INSTRUCTIONS FOR THE TASK: From the first entry to the last, copy each one exactly.

----

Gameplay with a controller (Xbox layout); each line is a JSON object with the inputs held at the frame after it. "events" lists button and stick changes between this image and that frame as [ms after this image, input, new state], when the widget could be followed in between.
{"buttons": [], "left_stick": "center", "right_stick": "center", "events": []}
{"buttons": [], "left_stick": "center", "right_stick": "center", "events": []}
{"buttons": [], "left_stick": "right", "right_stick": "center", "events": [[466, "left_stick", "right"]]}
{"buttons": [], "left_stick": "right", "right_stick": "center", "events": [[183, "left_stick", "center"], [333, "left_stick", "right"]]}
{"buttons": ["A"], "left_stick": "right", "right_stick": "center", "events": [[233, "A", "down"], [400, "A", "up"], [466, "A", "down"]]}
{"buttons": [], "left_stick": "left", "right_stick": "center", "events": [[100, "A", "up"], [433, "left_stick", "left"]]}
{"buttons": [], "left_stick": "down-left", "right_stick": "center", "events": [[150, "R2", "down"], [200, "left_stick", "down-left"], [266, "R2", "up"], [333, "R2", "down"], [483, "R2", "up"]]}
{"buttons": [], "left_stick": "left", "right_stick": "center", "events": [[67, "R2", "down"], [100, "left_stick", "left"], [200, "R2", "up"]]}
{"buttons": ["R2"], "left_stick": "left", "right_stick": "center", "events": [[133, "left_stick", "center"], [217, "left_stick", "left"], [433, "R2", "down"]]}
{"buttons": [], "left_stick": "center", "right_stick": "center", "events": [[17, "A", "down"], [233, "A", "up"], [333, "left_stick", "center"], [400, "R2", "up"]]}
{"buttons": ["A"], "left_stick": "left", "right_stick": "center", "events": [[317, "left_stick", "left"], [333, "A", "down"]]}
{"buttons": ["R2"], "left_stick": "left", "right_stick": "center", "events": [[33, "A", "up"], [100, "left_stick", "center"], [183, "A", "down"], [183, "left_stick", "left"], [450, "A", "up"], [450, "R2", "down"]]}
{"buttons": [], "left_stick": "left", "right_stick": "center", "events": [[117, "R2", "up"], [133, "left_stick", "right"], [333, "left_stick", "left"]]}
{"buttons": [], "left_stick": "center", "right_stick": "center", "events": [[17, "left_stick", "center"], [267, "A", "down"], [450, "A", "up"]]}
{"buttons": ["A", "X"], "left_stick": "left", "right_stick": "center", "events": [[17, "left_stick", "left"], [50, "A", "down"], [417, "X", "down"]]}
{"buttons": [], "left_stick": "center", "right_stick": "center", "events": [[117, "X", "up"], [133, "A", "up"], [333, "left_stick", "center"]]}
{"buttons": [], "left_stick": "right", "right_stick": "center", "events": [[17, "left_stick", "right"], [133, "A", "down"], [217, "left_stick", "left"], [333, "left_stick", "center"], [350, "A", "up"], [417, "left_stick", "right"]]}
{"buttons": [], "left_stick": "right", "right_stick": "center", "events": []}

----

RESULT OF THE TASK:
Gameplay with a controller (Xbox layout); each line is a JSON object with the inputs held at the frame after it. "events" lists button and stick changes between this image and that frame as [ms after this image, input, new state], when the widget could be followed in between.
{"buttons": [], "left_stick": "center", "right_stick": "center", "events": []}
{"buttons": [], "left_stick": "center", "right_stick": "center", "events": []}
{"buttons": [], "left_stick": "right", "right_stick": "center", "events": [[466, "left_stick", "right"]]}
{"buttons": [], "left_stick": "right", "right_stick": "center", "events": [[183, "left_stick", "center"], [333, "left_stick", "right"]]}
{"buttons": ["A"], "left_stick": "right", "right_stick": "center", "events": [[233, "A", "down"], [400, "A", "up"], [466, "A", "down"]]}
{"buttons": [], "left_stick": "left", "right_stick": "center", "events": [[100, "A", "up"], [433, "left_stick", "left"]]}
{"buttons": [], "left_stick": "down-left", "right_stick": "center", "events": [[150, "R2", "down"], [200, "left_stick", "down-left"], [266, "R2", "up"], [333, "R2", "down"], [483, "R2", "up"]]}
{"buttons": [], "left_stick": "left", "right_stick": "center", "events": [[67, "R2", "down"], [100, "left_stick", "left"], [200, "R2", "up"]]}
{"buttons": ["R2"], "left_stick": "left", "right_stick": "center", "events": [[133, "left_stick", "center"], [217, "left_stick", "left"], [433, "R2", "down"]]}
{"buttons": [], "left_stick": "center", "right_stick": "center", "events": [[17, "A", "down"], [233, "A", "up"], [333, "left_stick", "center"], [400, "R2", "up"]]}
{"buttons": ["A"], "left_stick": "left", "right_stick": "center", "events": [[317, "left_stick", "left"], [333, "A", "down"]]}
{"buttons": ["R2"], "left_stick": "left", "right_stick": "center", "events": [[33, "A", "up"], [100, "left_stick", "center"], [183, "A", "down"], [183, "left_stick", "left"], [450, "A", "up"], [450, "R2", "down"]]}
{"buttons": [], "left_stick": "left", "right_stick": "center", "events": [[117, "R2", "up"], [133, "left_stick", "right"], [333, "left_stick", "left"]]}
{"buttons": [], "left_stick": "center", "right_stick": "center", "events": [[17, "left_stick", "center"], [267, "A", "down"], [450, "A", "up"]]}
{"buttons": ["A", "X"], "left_stick": "left", "right_stick": "center", "events": [[17, "left_stick", "left"], [50, "A", "down"], [417, "X", "down"]]}
{"buttons": [], "left_stick": "center", "right_stick": "center", "events": [[117, "X", "up"], [133, "A", "up"], [333, "left_stick", "center"]]}
{"buttons": [], "left_stick": "right", "right_stick": "center", "events": [[17, "left_stick", "right"], [133, "A", "down"], [217, "left_stick", "left"], [333, "left_stick", "center"], [350, "A", "up"], [417, "left_stick", "right"]]}
{"buttons": [], "left_stick": "right", "right_stick": "center", "events": []}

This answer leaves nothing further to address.